MÜZEKK-İN NÜFUS DERSLERİ
Ebû Hûreyre rivayet ile, (RA) Fahr-i kâinat sallâhü aleyhi ve sellem efendimiz buyurmuşlardır ki: Hak teâlâ hazretlerinin, bir bölük melekleri vardır. Bu melekler, yeryüzünde yollarda tavaf ederek, doğudan batıya seyrederler ve zikir, ehlini arayıp, bulmak ve onları ziyaret etmek isterler. Zikir ehlini bulunca, bir müddet dinleyip gelin aradığımız bunlardır diye birbirlerine seslenirler. Gelirler ve zikreden bu topluluğu semaya kadar kanatlarıyla kuşatırlar. Zikir meclisi dağılınca, bu melekler de makamlarına yükselirler.

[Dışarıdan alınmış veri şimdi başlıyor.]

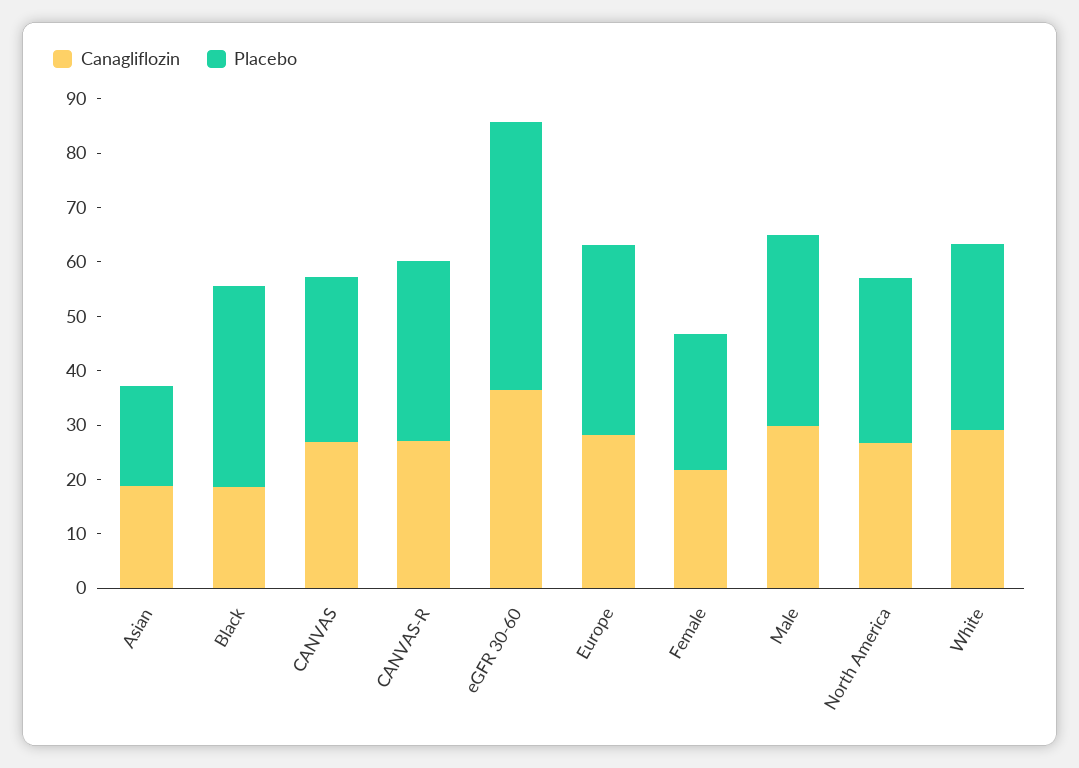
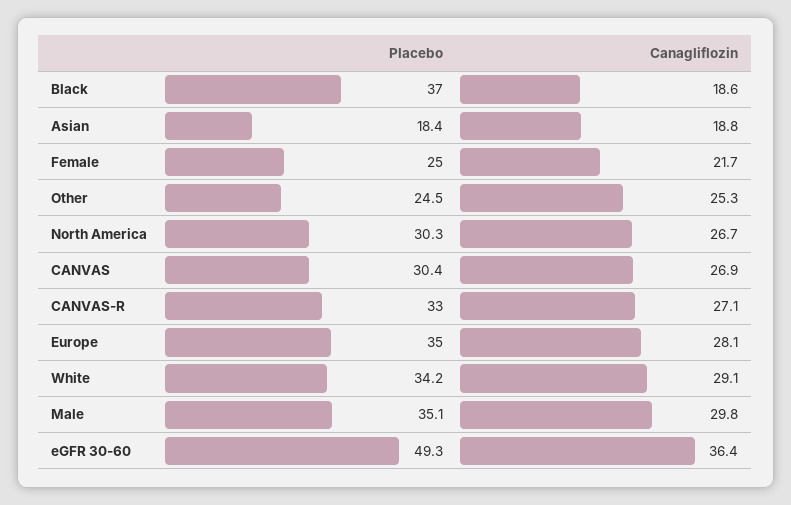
  {
    "Canagliflozin": {
      "Asian": 18.8,
      "Black": 18.6,
      "CANVAS": 26.9,
      "CANVAS-R": 27.1,
      "eGFR 30-60": 36.4,
      "Europe": 28.1,
      "Female": 21.7,
      "Male": 29.8,
      "North America": 26.7,
-     "White": 29.1
+     "White": 29.1,
+     "Other": 25.3
    },
    "Placebo": {
      "Asian": 18.4,
      "Black": 37,
      "CANVAS": 30.4,
      "CANVAS-R": 33,
      "eGFR 30-60": 49.3,
      "Europe": 35,
      "Female": 25,
      "Male": 35.1,
      "North America": 30.3,
-     "White": 34.2
+     "White": 34.2,
+     "Other": 24.5
    }
  }

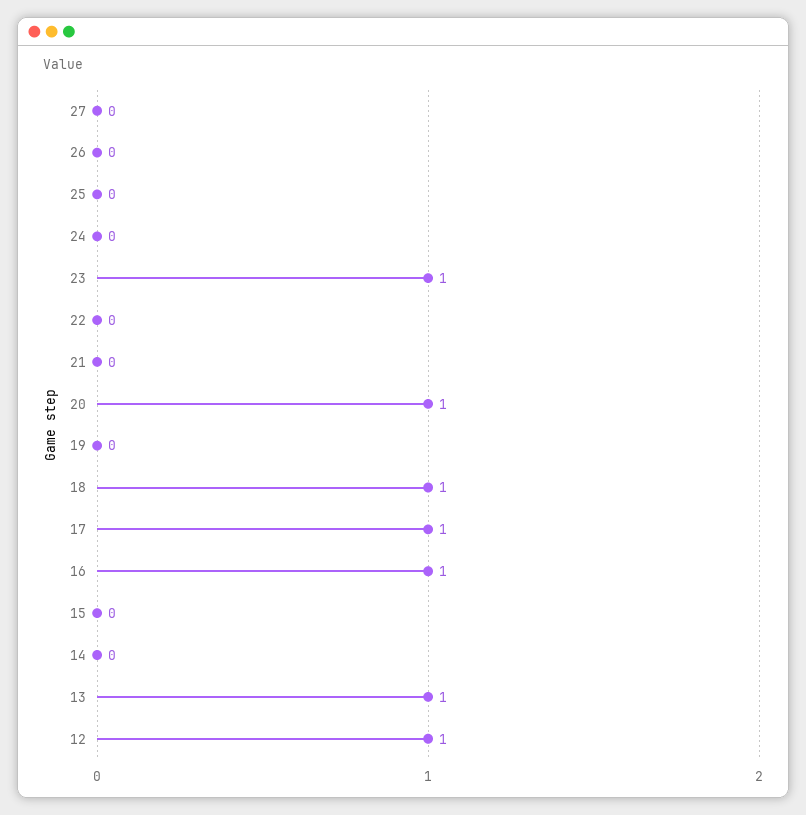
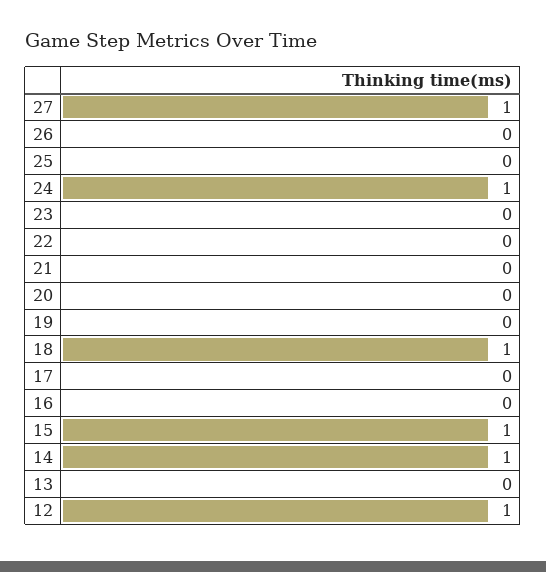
  {
-   "27": 0,
+   "27": 1,
    "26": 0,
    "25": 0,
-   "24": 0,
+   "24": 1,
-   "23": 1,
+   "23": 0,
    "22": 0,
    "21": 0,
-   "20": 1,
+   "20": 0,
    "19": 0,
    "18": 1,
-   "17": 1,
+   "17": 0,
-   "16": 1,
+   "16": 0,
-   "15": 0,
+   "15": 1,
-   "14": 0,
+   "14": 1,
-   "13": 1,
+   "13": 0,
    "12": 1
  }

Hak teâlâ hazretleri, o meleklere:
— Nereden geliyorsunuz? diye sorar. Halbuki, o gizli ve aşikâr her şeyi bilen ulu padişahtır. Meleklere bu sorusu, melekleri konuşturup zikir ehlini tâ'zim edip yüceltmek içindir. Zikir ehlinin makam ve mertebelerinin yüceliğini bildirip açıklamayı murat buyurmuştur. O Allâm-ül guyub padişah sorar:
—Kullarım ne işler yapar ve ne söylerler.
Melekler cevap verirler:
— Yâ Rabbî Sana hamd ederler, tesbih, tehlil, tekbir ve temcid (tâ’zim) ederler.
— Onlar beni gördüler mi?
— Vallahi onlar seni görmediler,
— Beni görseler; halleri nice olurdu?
— Seni görseler halleri daha güzel olur, daha çok ibadet ve tâat yaparlardı.
— Onlar benden ne dilerler?
— Onlar, senden cennetini isterler.
— Onlar cenneti gördüler mi?
— Hayır Yâ Rabbi vallahi, görmediler. Eğer görseler daha çok tâlip olurlardı ve rağbet ederlerdi. Onlar neden korkarlar?
— Cehennemden korkarlar.
— Onlar cehennemi gördüler mi?
— Hayır Yâ Rabbi vallahi, görmediler.
— Onlar cehennemi görselerdi, halleri nice olurdu?
— Cehennemi görmüş olsalardı, daha çok korkarlardı.
— Ey meleklerim, tanık olunuz ki ben onları bağışladım. Hepsine istediklerini verdim, onları korkularından emin edip kurtardım.
— Yâ ilâhi! Onlarla birlikte bulunan falanca kulun, onlardan değil di. Bir ihtiyacı dolayısı ile o meclise gelmiş ve onlarla birlikte oturmuştu.
Diğer bir rivayete göre de o kişi tesadüfen o meclise katılmıştı derler.
— Onlar, öyle bir topluluktur ki, onlarla birlikte oturanlar şaki olmazlar, onun için o günahkâr kulumu da zikir meclisinde bulunduğundan dolayı bağışladım.